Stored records
+-------+

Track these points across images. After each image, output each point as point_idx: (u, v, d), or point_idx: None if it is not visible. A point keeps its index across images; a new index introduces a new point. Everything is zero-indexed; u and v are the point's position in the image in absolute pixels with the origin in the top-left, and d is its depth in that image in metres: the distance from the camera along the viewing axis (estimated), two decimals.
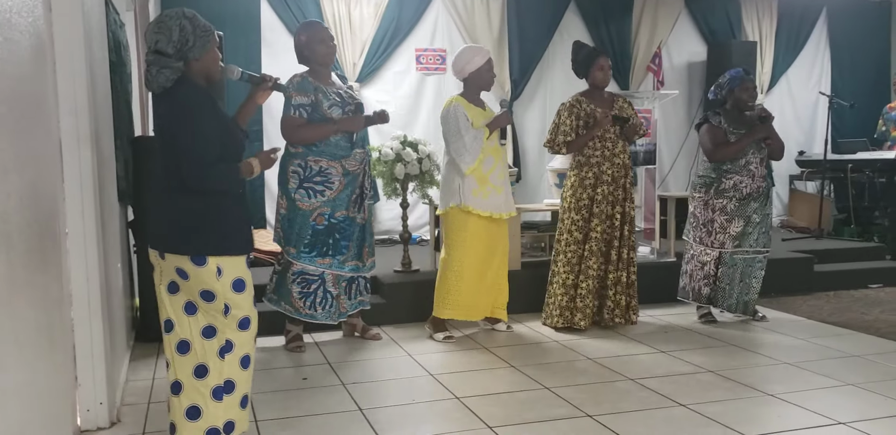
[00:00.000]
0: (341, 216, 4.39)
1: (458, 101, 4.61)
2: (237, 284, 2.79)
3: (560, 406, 3.47)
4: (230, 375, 2.83)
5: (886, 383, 3.74)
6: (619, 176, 4.82)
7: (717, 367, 4.05)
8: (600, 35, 8.06)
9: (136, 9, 5.46)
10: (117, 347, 3.67)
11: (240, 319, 2.81)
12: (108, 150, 3.70)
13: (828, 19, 8.88)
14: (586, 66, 4.83)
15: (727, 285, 4.98)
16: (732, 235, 4.92)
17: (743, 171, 4.89)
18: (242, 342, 2.84)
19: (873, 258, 6.70)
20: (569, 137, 4.79)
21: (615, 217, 4.82)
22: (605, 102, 4.87)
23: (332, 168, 4.33)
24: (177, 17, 2.73)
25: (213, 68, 2.85)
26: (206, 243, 2.72)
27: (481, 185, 4.58)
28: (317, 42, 4.35)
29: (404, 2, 7.42)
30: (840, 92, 8.55)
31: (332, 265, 4.40)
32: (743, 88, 4.90)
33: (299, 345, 4.50)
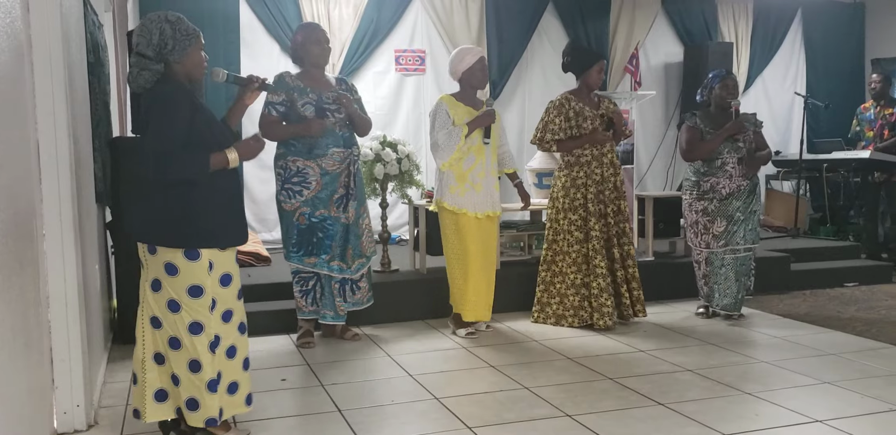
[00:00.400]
0: (321, 215, 4.40)
1: (444, 99, 4.68)
2: (224, 278, 2.94)
3: (540, 406, 3.49)
4: (220, 367, 2.95)
5: (862, 381, 3.78)
6: (610, 175, 4.86)
7: (696, 366, 4.08)
8: (578, 36, 8.09)
9: (115, 10, 5.42)
10: (95, 349, 3.65)
11: (223, 311, 2.95)
12: (86, 152, 3.68)
13: (803, 20, 8.97)
14: (586, 66, 4.85)
15: (717, 284, 5.04)
16: (716, 234, 4.99)
17: (719, 173, 4.95)
18: (227, 334, 2.97)
19: (849, 257, 6.77)
20: (557, 136, 4.81)
21: (609, 215, 4.86)
22: (592, 103, 4.91)
23: (308, 168, 4.36)
24: (158, 20, 2.84)
25: (194, 71, 2.93)
26: (197, 235, 2.82)
27: (459, 182, 4.60)
28: (312, 43, 4.40)
29: (383, 3, 7.42)
30: (815, 92, 8.64)
31: (317, 264, 4.45)
32: (722, 85, 5.00)
33: (308, 341, 4.56)
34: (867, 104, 7.46)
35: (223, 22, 6.91)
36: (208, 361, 2.90)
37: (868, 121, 7.37)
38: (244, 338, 3.09)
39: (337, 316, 4.57)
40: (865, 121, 7.40)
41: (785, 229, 7.75)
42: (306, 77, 4.43)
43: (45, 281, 2.95)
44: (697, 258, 5.14)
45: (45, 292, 2.94)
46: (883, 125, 7.22)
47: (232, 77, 3.15)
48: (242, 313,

+-------+

TASK STATEMENT
The response must match the data line for line, from its first line through the line with "5: (886, 383, 3.74)", inclusive, and must leave out the pictures.

WRITTEN SOLUTION
Track these points across images. After each image, output each point as point_idx: (u, v, d), or point_idx: None if it is not visible. A point keeps its index across images; a new index introduces a new point. Everything is zero-indexed; u and v are the point's position in the image in absolute pixels with the origin in the top-left, and d is its depth in that image in metres: the distance from the camera along the viewing axis (estimated), two decimals.
[00:00.000]
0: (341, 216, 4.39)
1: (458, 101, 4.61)
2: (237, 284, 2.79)
3: (560, 406, 3.47)
4: (230, 375, 2.83)
5: (886, 383, 3.74)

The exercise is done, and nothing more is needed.